- TEXT FOR ANALYSIS:
The Government should extend Payment by Results to mental health services but with caution, according to a policy paper published today by the Sainsbury Centre for Mental Health (SCMH).
The policy paper, Payment by Results: What does it mean for mental health?, shows that a workable system is some way off. A major programme of work is needed to ensure the potential benefits of Payment by Results in mental health services outweigh the risks.
Payment by Results is a new system to pay for NHS services using a national tariff for each procedure carried out. It is designed to increase activity and efficiency and to ensure that services are commissioned for patients on the basis of quality rather than price. Most acute hospital care will be paid for through it from April 2005. Mental health (and some other) services will initially be exempt, but the Government plans to apply the new system to the whole of the NHS by 2008.
The policy paper shows that Payment by Results has been used to pay for other health services in The United States, Australia and other countries for some time, mainly for the good. None have yet extended it to mental health care.
This is because it is harder and riskier to apply Payment by Results to mental health services. Payment by Results is best used for short-term procedures like routine surgery, where the costs do not vary very much from one patient to another. Mental health care is often provided over long periods, using a complex mix of services, and in quite different ways from one person to another.
In the NHS, a further obstacle to Payment by Results in mental health services is the poor quality of information. Without high quality IT support and recording of activity, it would not work.
The policy paper concludes that Payment by Results should be introduced gradually into mental health services while a robust way of classifying mental health care into groups can be found; improvements are made to IT and other managements system; and the effects of the regime are monitored elsewhere in the NHS.
Angela Greatley, SCMH chief executive, said: "Payment by Results was not designed for mental health care. It is untried and untested for these services, anywhere in the world. But that does not mean it should be rejected. Rather that we need to proceed with caution.
"Payment by Results could help to improve the quality of mental health care, to offer greater choice to service users, and to improve efficiency and value for money. To reap its benefits, much work will be needed, on the part of commissioners as well as providers of services. But to simply reject it because it is too difficult would be to make mental health services, and the 600,000 people who use them, yet again a Cinderella within the NHS."

- INFORMATION PROVIDED:
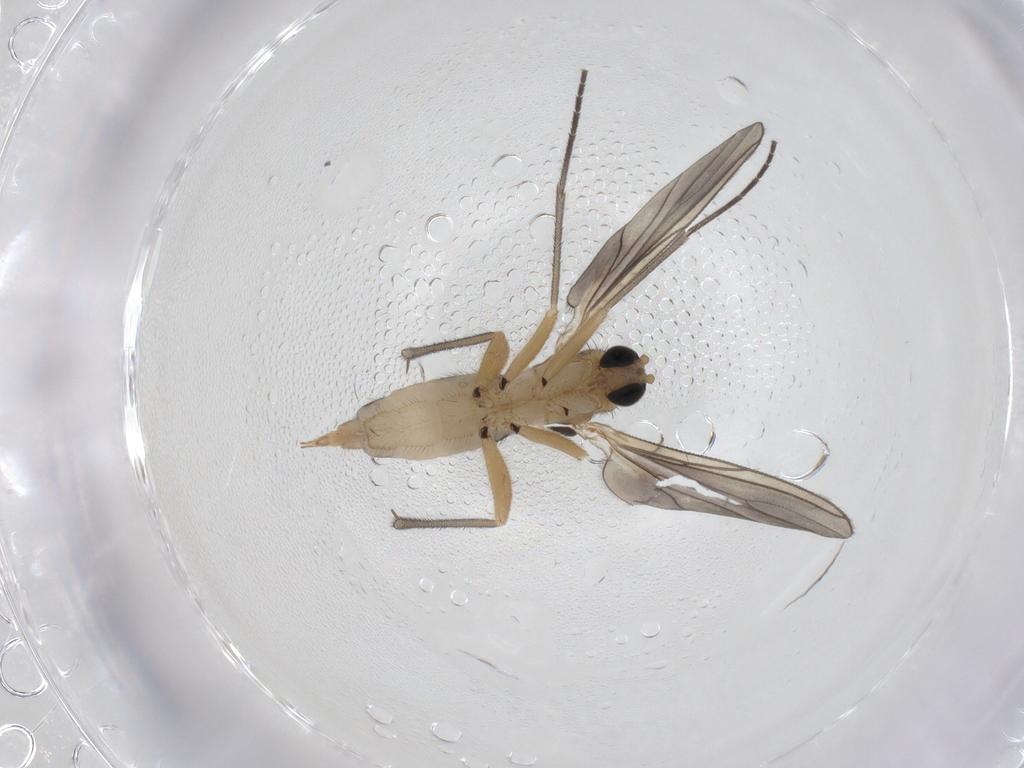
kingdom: Animalia
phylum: Arthropoda
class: Insecta
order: Diptera
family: Sciaridae
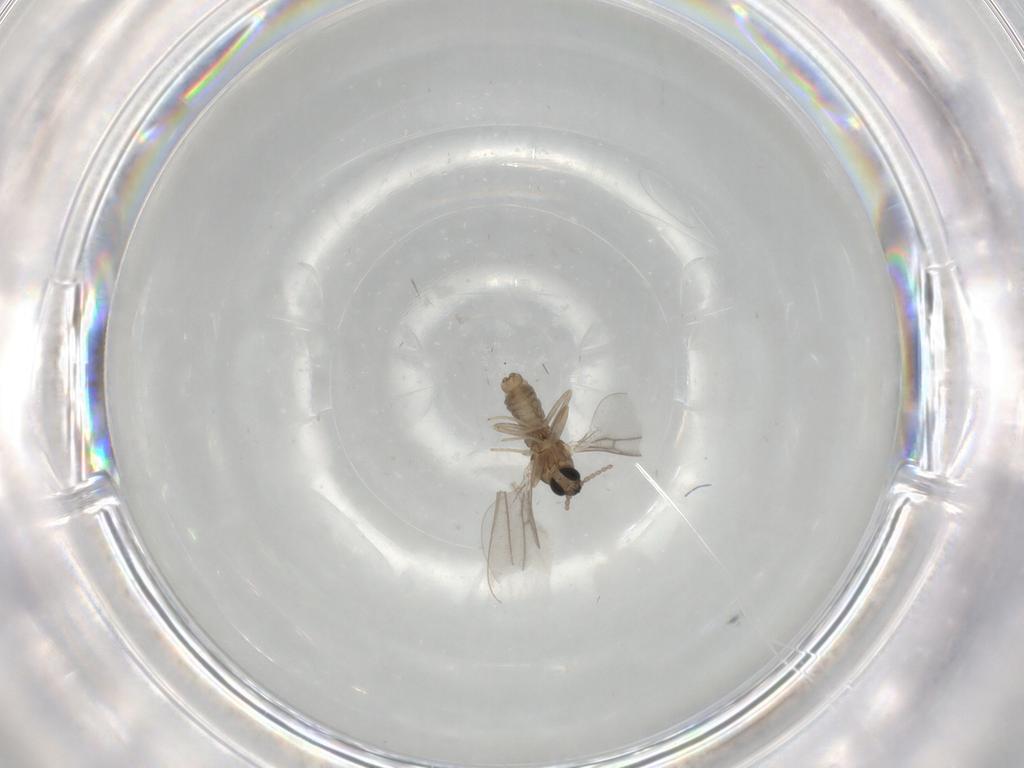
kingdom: Animalia
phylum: Arthropoda
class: Insecta
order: Diptera
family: Cecidomyiidae
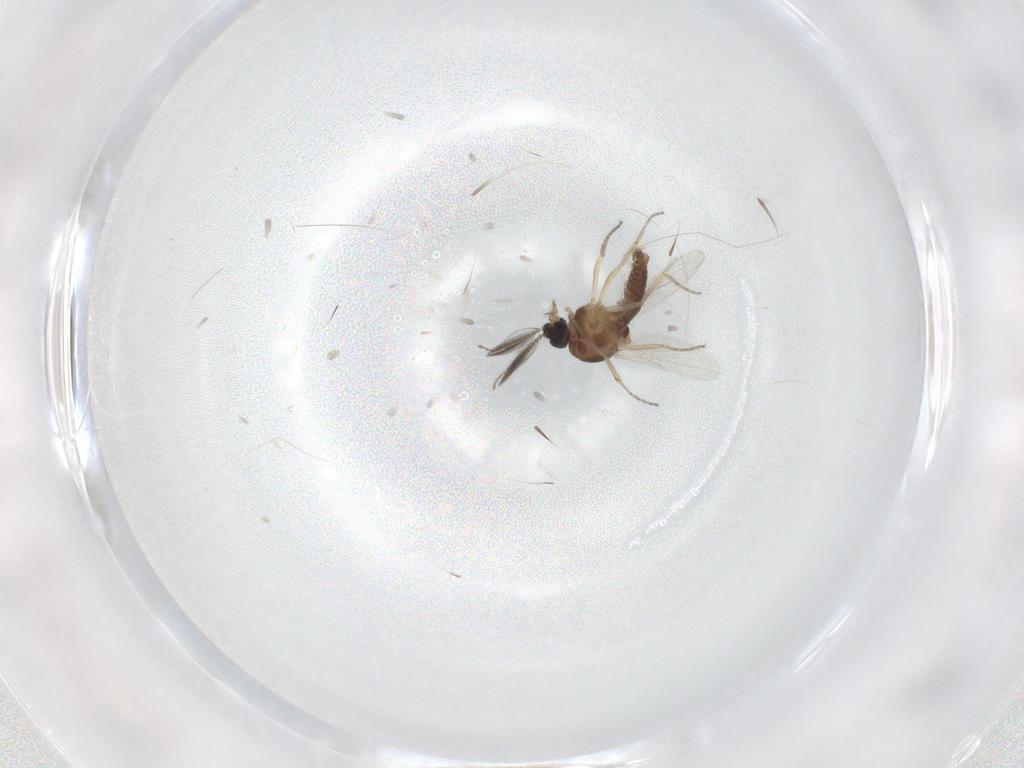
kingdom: Animalia
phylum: Arthropoda
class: Insecta
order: Diptera
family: Ceratopogonidae
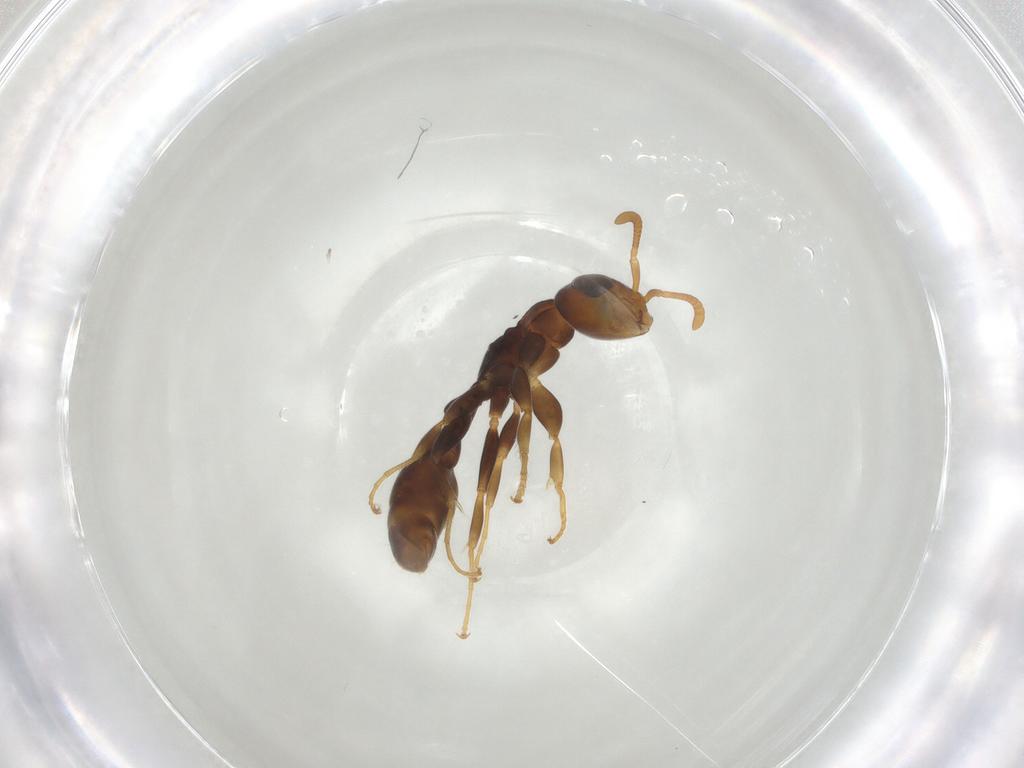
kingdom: Animalia
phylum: Arthropoda
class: Insecta
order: Hymenoptera
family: Formicidae
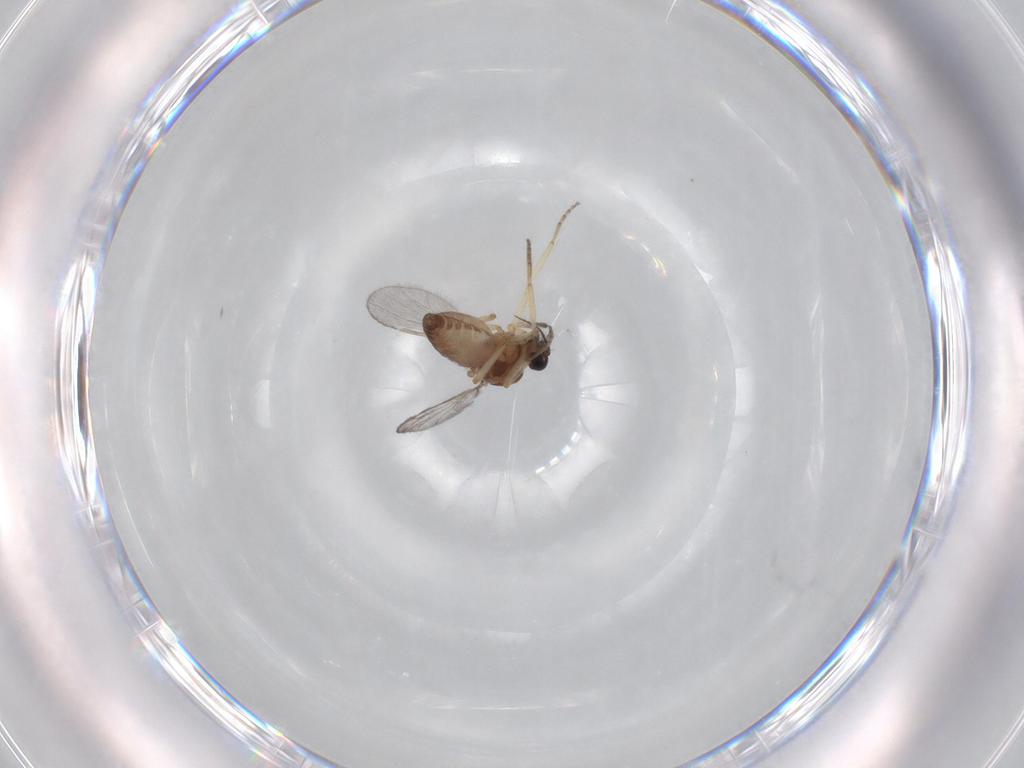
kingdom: Animalia
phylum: Arthropoda
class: Insecta
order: Diptera
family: Ceratopogonidae
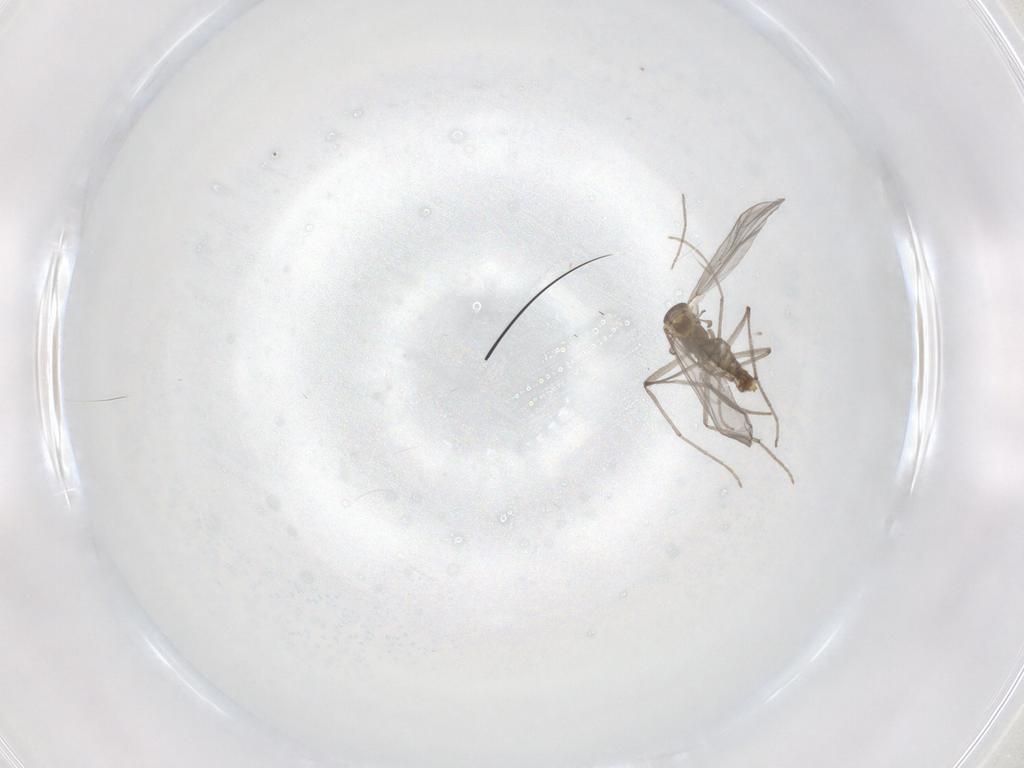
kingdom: Animalia
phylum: Arthropoda
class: Insecta
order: Diptera
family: Chironomidae
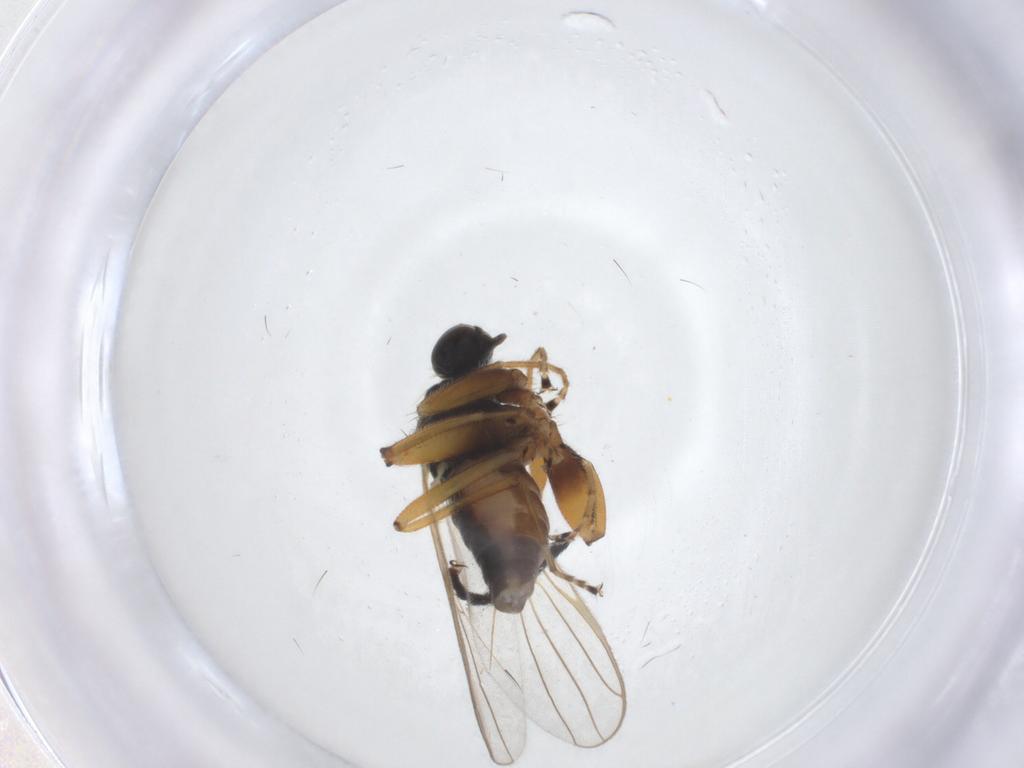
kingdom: Animalia
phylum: Arthropoda
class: Insecta
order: Diptera
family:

- STUDY QUESTIONS:
A. From the text on Payment by Results in mental health, copy out the passage that begins at the words "The policy paper shows" and stops after the words "would not work.".
B. Translate this sentence from the text on Payment by Results in mental health into Spanish: "Payment by Results is a new system to pay for NHS services using a national tariff for each procedure carried out."

- SOLUTIONS IN ORDER:
A.
The policy paper shows that Payment by Results has been used to pay for other health services in The United States, Australia and other countries for some time, mainly for the good. None have yet extended it to mental health care.
This is because it is harder and riskier to apply Payment by Results to mental health services. Payment by Results is best used for short-term procedures like routine surgery, where the costs do not vary very much from one patient to another. Mental health care is often provided over long periods, using a complex mix of services, and in quite different ways from one person to another.
In the NHS, a further obstacle to Payment by Results in mental health services is the poor quality of information. Without high quality IT support and recording of activity, it would not work.

B. Payment by Results es un nuevo sistema para pagar los servicios del NHS mediante una tarifa nacional por cada procedimiento realizado.